(Request): Print each line of the items below, keeping every character the same.

(The records):
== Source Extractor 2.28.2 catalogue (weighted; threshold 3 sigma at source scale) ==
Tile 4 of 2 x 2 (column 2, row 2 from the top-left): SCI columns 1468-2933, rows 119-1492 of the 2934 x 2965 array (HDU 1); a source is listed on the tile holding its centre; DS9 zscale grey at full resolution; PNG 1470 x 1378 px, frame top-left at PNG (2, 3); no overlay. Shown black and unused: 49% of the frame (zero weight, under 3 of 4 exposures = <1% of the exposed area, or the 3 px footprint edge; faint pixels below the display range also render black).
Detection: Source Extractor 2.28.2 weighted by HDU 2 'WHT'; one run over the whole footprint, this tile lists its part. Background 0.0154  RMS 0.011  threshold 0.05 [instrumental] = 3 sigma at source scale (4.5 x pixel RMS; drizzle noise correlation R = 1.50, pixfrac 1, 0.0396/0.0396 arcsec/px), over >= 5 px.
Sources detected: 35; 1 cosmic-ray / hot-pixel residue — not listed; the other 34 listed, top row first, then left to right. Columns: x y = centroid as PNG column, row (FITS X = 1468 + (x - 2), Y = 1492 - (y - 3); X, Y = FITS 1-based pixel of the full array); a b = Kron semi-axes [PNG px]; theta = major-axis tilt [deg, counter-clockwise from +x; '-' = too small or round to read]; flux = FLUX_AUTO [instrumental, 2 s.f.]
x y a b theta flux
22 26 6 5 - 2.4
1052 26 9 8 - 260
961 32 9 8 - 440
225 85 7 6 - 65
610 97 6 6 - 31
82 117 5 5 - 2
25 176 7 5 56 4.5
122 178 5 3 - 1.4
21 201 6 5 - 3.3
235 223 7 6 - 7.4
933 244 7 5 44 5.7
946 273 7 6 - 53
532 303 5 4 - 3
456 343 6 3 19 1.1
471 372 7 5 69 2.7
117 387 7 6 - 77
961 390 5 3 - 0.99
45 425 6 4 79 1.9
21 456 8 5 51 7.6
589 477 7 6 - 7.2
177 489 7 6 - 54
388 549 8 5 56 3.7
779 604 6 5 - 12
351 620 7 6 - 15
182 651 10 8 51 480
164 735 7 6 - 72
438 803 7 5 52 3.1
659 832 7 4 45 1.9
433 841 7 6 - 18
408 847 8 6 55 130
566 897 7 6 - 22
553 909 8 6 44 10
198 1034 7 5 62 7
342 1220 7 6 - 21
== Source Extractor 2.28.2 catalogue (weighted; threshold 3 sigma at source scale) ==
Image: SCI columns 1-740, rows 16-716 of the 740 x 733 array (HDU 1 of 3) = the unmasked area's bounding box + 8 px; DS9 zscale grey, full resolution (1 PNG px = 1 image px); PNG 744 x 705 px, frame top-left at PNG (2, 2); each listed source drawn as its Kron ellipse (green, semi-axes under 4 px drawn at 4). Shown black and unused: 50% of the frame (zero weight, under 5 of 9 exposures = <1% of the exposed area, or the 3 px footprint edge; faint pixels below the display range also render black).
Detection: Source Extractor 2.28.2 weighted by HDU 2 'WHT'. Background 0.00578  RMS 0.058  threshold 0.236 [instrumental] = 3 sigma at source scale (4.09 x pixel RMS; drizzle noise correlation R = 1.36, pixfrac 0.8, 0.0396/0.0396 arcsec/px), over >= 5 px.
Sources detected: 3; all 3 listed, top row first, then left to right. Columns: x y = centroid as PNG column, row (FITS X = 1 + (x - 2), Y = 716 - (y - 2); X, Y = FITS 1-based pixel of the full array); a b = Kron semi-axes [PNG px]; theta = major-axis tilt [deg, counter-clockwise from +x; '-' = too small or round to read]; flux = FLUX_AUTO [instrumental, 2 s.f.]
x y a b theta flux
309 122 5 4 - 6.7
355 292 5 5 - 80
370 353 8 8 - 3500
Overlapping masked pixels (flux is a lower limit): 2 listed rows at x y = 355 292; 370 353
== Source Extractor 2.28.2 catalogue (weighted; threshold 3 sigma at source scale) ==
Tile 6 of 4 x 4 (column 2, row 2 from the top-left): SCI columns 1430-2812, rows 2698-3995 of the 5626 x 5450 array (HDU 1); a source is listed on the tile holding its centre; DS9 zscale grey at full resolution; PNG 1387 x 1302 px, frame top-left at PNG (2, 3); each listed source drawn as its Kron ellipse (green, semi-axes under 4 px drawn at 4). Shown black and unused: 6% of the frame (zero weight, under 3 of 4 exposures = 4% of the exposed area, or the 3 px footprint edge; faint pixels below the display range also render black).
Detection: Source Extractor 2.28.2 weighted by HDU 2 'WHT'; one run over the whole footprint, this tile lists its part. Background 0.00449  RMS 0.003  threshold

(Task response):
== Source Extractor 2.28.2 catalogue (weighted; threshold 3 sigma at source scale) ==
Tile 4 of 2 x 2 (column 2, row 2 from the top-left): SCI columns 1468-2933, rows 119-1492 of the 2934 x 2965 array (HDU 1); a source is listed on the tile holding its centre; DS9 zscale grey at full resolution; PNG 1470 x 1378 px, frame top-left at PNG (2, 3); no overlay. Shown black and unused: 49% of the frame (zero weight, under 3 of 4 exposures = <1% of the exposed area, or the 3 px footprint edge; faint pixels below the display range also render black).
Detection: Source Extractor 2.28.2 weighted by HDU 2 'WHT'; one run over the whole footprint, this tile lists its part. Background 0.0154  RMS 0.011  threshold 0.05 [instrumental] = 3 sigma at source scale (4.5 x pixel RMS; drizzle noise correlation R = 1.50, pixfrac 1, 0.0396/0.0396 arcsec/px), over >= 5 px.
Sources detected: 35; 1 cosmic-ray / hot-pixel residue — not listed; the other 34 listed, top row first, then left to right. Columns: x y = centroid as PNG column, row (FITS X = 1468 + (x - 2), Y = 1492 - (y - 3); X, Y = FITS 1-based pixel of the full array); a b = Kron semi-axes [PNG px]; theta = major-axis tilt [deg, counter-clockwise from +x; '-' = too small or round to read]; flux = FLUX_AUTO [instrumental, 2 s.f.]
x y a b theta flux
22 26 6 5 - 2.4
1052 26 9 8 - 260
961 32 9 8 - 440
225 85 7 6 - 65
610 97 6 6 - 31
82 117 5 5 - 2
25 176 7 5 56 4.5
122 178 5 3 - 1.4
21 201 6 5 - 3.3
235 223 7 6 - 7.4
933 244 7 5 44 5.7
946 273 7 6 - 53
532 303 5 4 - 3
456 343 6 3 19 1.1
471 372 7 5 69 2.7
117 387 7 6 - 77
961 390 5 3 - 0.99
45 425 6 4 79 1.9
21 456 8 5 51 7.6
589 477 7 6 - 7.2
177 489 7 6 - 54
388 549 8 5 56 3.7
779 604 6 5 - 12
351 620 7 6 - 15
182 651 10 8 51 480
164 735 7 6 - 72
438 803 7 5 52 3.1
659 832 7 4 45 1.9
433 841 7 6 - 18
408 847 8 6 55 130
566 897 7 6 - 22
553 909 8 6 44 10
198 1034 7 5 62 7
342 1220 7 6 - 21
== Source Extractor 2.28.2 catalogue (weighted; threshold 3 sigma at source scale) ==
Image: SCI columns 1-740, rows 16-716 of the 740 x 733 array (HDU 1 of 3) = the unmasked area's bounding box + 8 px; DS9 zscale grey, full resolution (1 PNG px = 1 image px); PNG 744 x 705 px, frame top-left at PNG (2, 2); each listed source drawn as its Kron ellipse (green, semi-axes under 4 px drawn at 4). Shown black and unused: 50% of the frame (zero weight, under 5 of 9 exposures = <1% of the exposed area, or the 3 px footprint edge; faint pixels below the display range also render black).
Detection: Source Extractor 2.28.2 weighted by HDU 2 'WHT'. Background 0.00578  RMS 0.058  threshold 0.236 [instrumental] = 3 sigma at source scale (4.09 x pixel RMS; drizzle noise correlation R = 1.36, pixfrac 0.8, 0.0396/0.0396 arcsec/px), over >= 5 px.
Sources detected: 3; all 3 listed, top row first, then left to right. Columns: x y = centroid as PNG column, row (FITS X = 1 + (x - 2), Y = 716 - (y - 2); X, Y = FITS 1-based pixel of the full array); a b = Kron semi-axes [PNG px]; theta = major-axis tilt [deg, counter-clockwise from +x; '-' = too small or round to read]; flux = FLUX_AUTO [instrumental, 2 s.f.]
x y a b theta flux
309 122 5 4 - 6.7
355 292 5 5 - 80
370 353 8 8 - 3500
Overlapping masked pixels (flux is a lower limit): 2 listed rows at x y = 355 292; 370 353
== Source Extractor 2.28.2 catalogue (weighted; threshold 3 sigma at source scale) ==
Tile 6 of 4 x 4 (column 2, row 2 from the top-left): SCI columns 1430-2812, rows 2698-3995 of the 5626 x 5450 array (HDU 1); a source is listed on the tile holding its centre; DS9 zscale grey at full resolution; PNG 1387 x 1302 px, frame top-left at PNG (2, 3); each listed source drawn as its Kron ellipse (green, semi-axes under 4 px drawn at 4). Shown black and unused: 6% of the frame (zero weight, under 3 of 4 exposures = 4% of the exposed area, or the 3 px footprint edge; faint pixels below the display range also render black).
Detection: Source Extractor 2.28.2 weighted by HDU 2 'WHT'; one run over the whole footprint, this tile lists its part. Background 0.00449  RMS 0.003  threshold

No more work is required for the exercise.